_What needs to be done_
Your output should be the lines from the one with "X40700Y55540D02*" through the end of the entries below, set down word for word and nothing else.

_Provided data_
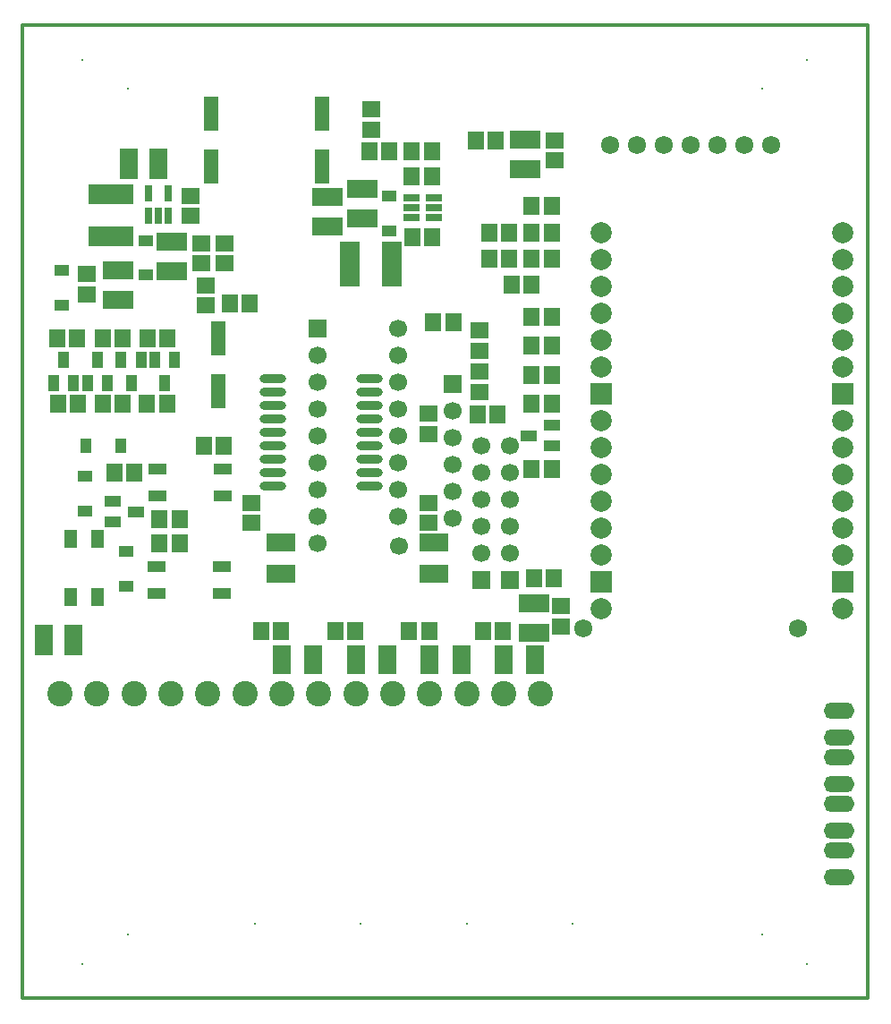
<source format=gts>
G04 Layer_Color=8388736*
%FSLAX43Y43*%
%MOMM*%
G71*
G01*
G75*
%ADD10C,0.300*%
%ADD51R,1.700X2.800*%
%ADD52R,1.700X1.500*%
%ADD53R,2.800X1.700*%
%ADD54R,1.500X1.700*%
%ADD55R,1.400X3.200*%
%ADD56R,1.800X2.900*%
%ADD57R,2.900X1.800*%
%ADD58R,1.400X1.110*%
%ADD59R,4.200X1.900*%
%ADD60R,0.750X1.650*%
%ADD61R,0.750X1.650*%
%ADD62R,1.300X1.800*%
%ADD63R,1.110X1.400*%
%ADD64R,1.900X4.200*%
%ADD65R,1.500X1.050*%
%ADD66R,1.050X1.500*%
%ADD67O,2.500X0.800*%
%ADD68R,1.800X1.100*%
%ADD69R,1.650X0.750*%
%ADD70R,1.650X0.750*%
%ADD71C,1.724*%
%ADD72C,0.200*%
%ADD73C,2.000*%
%ADD74R,2.000X2.000*%
%ADD75C,2.400*%
%ADD76R,1.700X1.700*%
%ADD77C,1.700*%
%ADD78R,1.700X1.700*%
G04:AMPARAMS|DCode=79|XSize=1.56mm|YSize=2.8mm|CornerRadius=0.644mm|HoleSize=0mm|Usage=FLASHONLY|Rotation=90.000|XOffset=0mm|YOffset=0mm|HoleType=Round|Shape=RoundedRectangle|*
%AMROUNDEDRECTD79*
21,1,1.560,1.512,0,0,90.0*
21,1,0.272,2.800,0,0,90.0*
1,1,1.288,0.756,0.136*
1,1,1.288,0.756,-0.136*
1,1,1.288,-0.756,-0.136*
1,1,1.288,-0.756,0.136*
%
%ADD79ROUNDEDRECTD79*%
D10*
X0Y0D02*
Y92000D01*
X80000D01*
Y0D02*
Y92000D01*
X0Y0D02*
X80000D01*
D51*
X24500Y32000D02*
D03*
X27500D02*
D03*
X38500D02*
D03*
X41500D02*
D03*
X31500D02*
D03*
X34500D02*
D03*
X45500D02*
D03*
X48500D02*
D03*
D52*
X38400Y46850D02*
D03*
Y44950D02*
D03*
X21600Y46850D02*
D03*
Y44950D02*
D03*
X16850Y69500D02*
D03*
Y71400D02*
D03*
X19125Y69500D02*
D03*
Y71400D02*
D03*
X15850Y75900D02*
D03*
Y74000D02*
D03*
X50900Y35150D02*
D03*
Y37050D02*
D03*
X38400Y53350D02*
D03*
Y55250D02*
D03*
X17300Y65500D02*
D03*
Y67400D02*
D03*
X43200Y57350D02*
D03*
Y59250D02*
D03*
X33000Y84050D02*
D03*
Y82150D02*
D03*
X6075Y68475D02*
D03*
Y66575D02*
D03*
X43200Y63150D02*
D03*
Y61250D02*
D03*
X50300Y79250D02*
D03*
Y81150D02*
D03*
D53*
X38900Y40100D02*
D03*
Y43100D02*
D03*
X24400Y40100D02*
D03*
Y43100D02*
D03*
D54*
X24450Y34700D02*
D03*
X22550D02*
D03*
X45450D02*
D03*
X43550D02*
D03*
X38450D02*
D03*
X36550D02*
D03*
X31450D02*
D03*
X29550D02*
D03*
X36850Y71950D02*
D03*
X38750D02*
D03*
X21475Y65675D02*
D03*
X19575D02*
D03*
X44750Y81100D02*
D03*
X42850D02*
D03*
X48350Y39700D02*
D03*
X50250D02*
D03*
X43050Y55200D02*
D03*
X44950D02*
D03*
X44150Y69900D02*
D03*
X46050D02*
D03*
X46250Y67500D02*
D03*
X48150D02*
D03*
X50050Y69900D02*
D03*
X48150D02*
D03*
X48150Y72400D02*
D03*
X50050D02*
D03*
X44150D02*
D03*
X46050D02*
D03*
X48150Y74900D02*
D03*
X50050D02*
D03*
X50050Y58960D02*
D03*
X48150D02*
D03*
X48150Y50075D02*
D03*
X50050D02*
D03*
X50050Y64400D02*
D03*
X48150D02*
D03*
X50050Y61680D02*
D03*
X48150D02*
D03*
X48150Y56240D02*
D03*
X50050D02*
D03*
X10550Y49700D02*
D03*
X8650D02*
D03*
X7550Y56175D02*
D03*
X9450D02*
D03*
X19050Y52200D02*
D03*
X17150D02*
D03*
X11750Y56175D02*
D03*
X13650D02*
D03*
X5250D02*
D03*
X3350D02*
D03*
X13700Y62375D02*
D03*
X11800D02*
D03*
X3250D02*
D03*
X5150D02*
D03*
X12950Y45300D02*
D03*
X14850D02*
D03*
X7550Y62375D02*
D03*
X9450D02*
D03*
X14850Y43000D02*
D03*
X12950D02*
D03*
X38850Y63900D02*
D03*
X40750D02*
D03*
X38700Y80050D02*
D03*
X36800D02*
D03*
X34700D02*
D03*
X32800D02*
D03*
X36800Y77750D02*
D03*
X38700D02*
D03*
D55*
X17800Y83650D02*
D03*
Y78650D02*
D03*
X28350Y83650D02*
D03*
Y78650D02*
D03*
X18500Y62400D02*
D03*
Y57400D02*
D03*
D56*
X10000Y78900D02*
D03*
X12800D02*
D03*
X4800Y33900D02*
D03*
X2000D02*
D03*
D57*
X14075Y71525D02*
D03*
Y68725D02*
D03*
X47500Y81200D02*
D03*
Y78400D02*
D03*
X48400Y37300D02*
D03*
Y34500D02*
D03*
X28825Y72975D02*
D03*
Y75775D02*
D03*
X32150Y73750D02*
D03*
Y76550D02*
D03*
X9000Y66000D02*
D03*
Y68800D02*
D03*
D58*
X11650Y68390D02*
D03*
Y71660D02*
D03*
X5900Y49335D02*
D03*
Y46065D02*
D03*
X9800Y42235D02*
D03*
Y38965D02*
D03*
X34700Y72565D02*
D03*
Y75835D02*
D03*
X3700Y68835D02*
D03*
Y65565D02*
D03*
D59*
X8300Y76025D02*
D03*
Y72025D02*
D03*
D60*
X11875Y74000D02*
D03*
D61*
X12825Y74000D02*
D03*
X13775D02*
D03*
Y76150D02*
D03*
X11875D02*
D03*
D62*
X7100Y43450D02*
D03*
Y37950D02*
D03*
X4500D02*
D03*
Y43450D02*
D03*
D63*
X9235Y52200D02*
D03*
X5965D02*
D03*
D64*
X34925Y69400D02*
D03*
X30925D02*
D03*
D65*
X50100Y52250D02*
D03*
X50100Y54150D02*
D03*
X47900Y53200D02*
D03*
X8500Y46950D02*
D03*
X8500Y45050D02*
D03*
X10700Y46000D02*
D03*
D66*
X11200Y60375D02*
D03*
X9300Y60375D02*
D03*
X10250Y58175D02*
D03*
X6100Y58175D02*
D03*
X8000Y58175D02*
D03*
X7050Y60375D02*
D03*
X14350Y60375D02*
D03*
X12450Y60375D02*
D03*
X13400Y58175D02*
D03*
X2900Y58175D02*
D03*
X4800Y58175D02*
D03*
X3850Y60375D02*
D03*
D67*
X23700Y58590D02*
D03*
Y57320D02*
D03*
Y56050D02*
D03*
Y54780D02*
D03*
Y53510D02*
D03*
Y52240D02*
D03*
Y50970D02*
D03*
Y49700D02*
D03*
Y48430D02*
D03*
X32800Y58590D02*
D03*
Y57320D02*
D03*
Y56050D02*
D03*
Y54780D02*
D03*
Y53510D02*
D03*
Y52240D02*
D03*
Y50970D02*
D03*
Y49700D02*
D03*
Y48430D02*
D03*
D68*
X12725Y47475D02*
D03*
X18925D02*
D03*
Y50075D02*
D03*
X12725D02*
D03*
X18875Y40825D02*
D03*
X12675D02*
D03*
Y38225D02*
D03*
X18875D02*
D03*
D69*
X38925Y73800D02*
D03*
D70*
X38925Y74750D02*
D03*
Y75700D02*
D03*
X36775D02*
D03*
Y74750D02*
D03*
Y73800D02*
D03*
D71*
X53080Y34980D02*
D03*
X73400D02*
D03*
X63240Y80700D02*
D03*
X65780D02*
D03*
X68320D02*
D03*
X70860D02*
D03*
X60700D02*
D03*
X58160D02*
D03*
X55620D02*
D03*
D72*
X52000Y7000D02*
D03*
X42000D02*
D03*
X32000D02*
D03*
X22000D02*
D03*
X69950Y86000D02*
D03*
X9950D02*
D03*
Y6000D02*
D03*
X69950D02*
D03*
X5650Y88700D02*
D03*
X74250D02*
D03*
X5650Y3200D02*
D03*
X74250D02*
D03*
D73*
X54750Y59720D02*
D03*
Y62260D02*
D03*
Y64800D02*
D03*
Y67340D02*
D03*
Y69880D02*
D03*
Y72420D02*
D03*
Y54640D02*
D03*
Y52100D02*
D03*
Y49560D02*
D03*
Y41940D02*
D03*
Y44480D02*
D03*
Y47020D02*
D03*
Y36860D02*
D03*
X77600Y59720D02*
D03*
Y62260D02*
D03*
Y64800D02*
D03*
Y67340D02*
D03*
Y69880D02*
D03*
Y72420D02*
D03*
Y54640D02*
D03*
Y52100D02*
D03*
Y49560D02*
D03*
Y41940D02*
D03*
Y44480D02*
D03*
Y47020D02*
D03*
Y36860D02*
D03*
D74*
X54750Y57180D02*
D03*
Y39400D02*
D03*
X77600Y57180D02*
D03*
Y39400D02*
D03*
D75*
X3500Y28800D02*
D03*
X7000D02*
D03*
X10500D02*
D03*
X14000D02*
D03*
X17500D02*
D03*
X21000D02*
D03*
X31500Y28800D02*
D03*
X35000D02*
D03*
X45500D02*
D03*
X49000D02*
D03*
X24500D02*
D03*
X28000D02*
D03*
X38500D02*
D03*
X42000D02*
D03*
D76*
X27880Y63340D02*
D03*
D77*
Y60800D02*
D03*
Y58260D02*
D03*
Y55720D02*
D03*
Y53180D02*
D03*
Y50640D02*
D03*
Y48100D02*
D03*
Y45560D02*
D03*
Y43020D02*
D03*
X35500Y63340D02*
D03*
Y60800D02*
D03*
Y58260D02*
D03*
Y55720D02*
D03*
Y53180D02*
D03*
Y50640D02*
D03*
Y48100D02*
D03*
Y45560D02*
D03*
X35590Y42780D02*
D03*
X40700Y55540D02*
D03*
Y53000D02*
D03*
Y50460D02*
D03*
Y45380D02*
D03*
Y47920D02*
D03*
X43400Y42100D02*
D03*
Y44640D02*
D03*
Y47180D02*
D03*
Y52260D02*
D03*
Y49720D02*
D03*
X46100Y42100D02*
D03*
Y44640D02*
D03*
Y47180D02*
D03*
Y52260D02*
D03*
Y49720D02*
D03*
D78*
X40700Y58080D02*
D03*
X43400Y39560D02*
D03*
X46100D02*
D03*
D79*
X77300Y11400D02*
D03*
Y13940D02*
D03*
Y15800D02*
D03*
Y18340D02*
D03*
Y20200D02*
D03*
Y22740D02*
D03*
Y24600D02*
D03*
Y27140D02*
D03*
M02*

</source>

_Solution to the exercise_
X40700Y55540D02*
D03*
Y53000D02*
D03*
Y50460D02*
D03*
Y45380D02*
D03*
Y47920D02*
D03*
X43400Y42100D02*
D03*
Y44640D02*
D03*
Y47180D02*
D03*
Y52260D02*
D03*
Y49720D02*
D03*
X46100Y42100D02*
D03*
Y44640D02*
D03*
Y47180D02*
D03*
Y52260D02*
D03*
Y49720D02*
D03*
D78*
X40700Y58080D02*
D03*
X43400Y39560D02*
D03*
X46100D02*
D03*
D79*
X77300Y11400D02*
D03*
Y13940D02*
D03*
Y15800D02*
D03*
Y18340D02*
D03*
Y20200D02*
D03*
Y22740D02*
D03*
Y24600D02*
D03*
Y27140D02*
D03*
M02*

</source>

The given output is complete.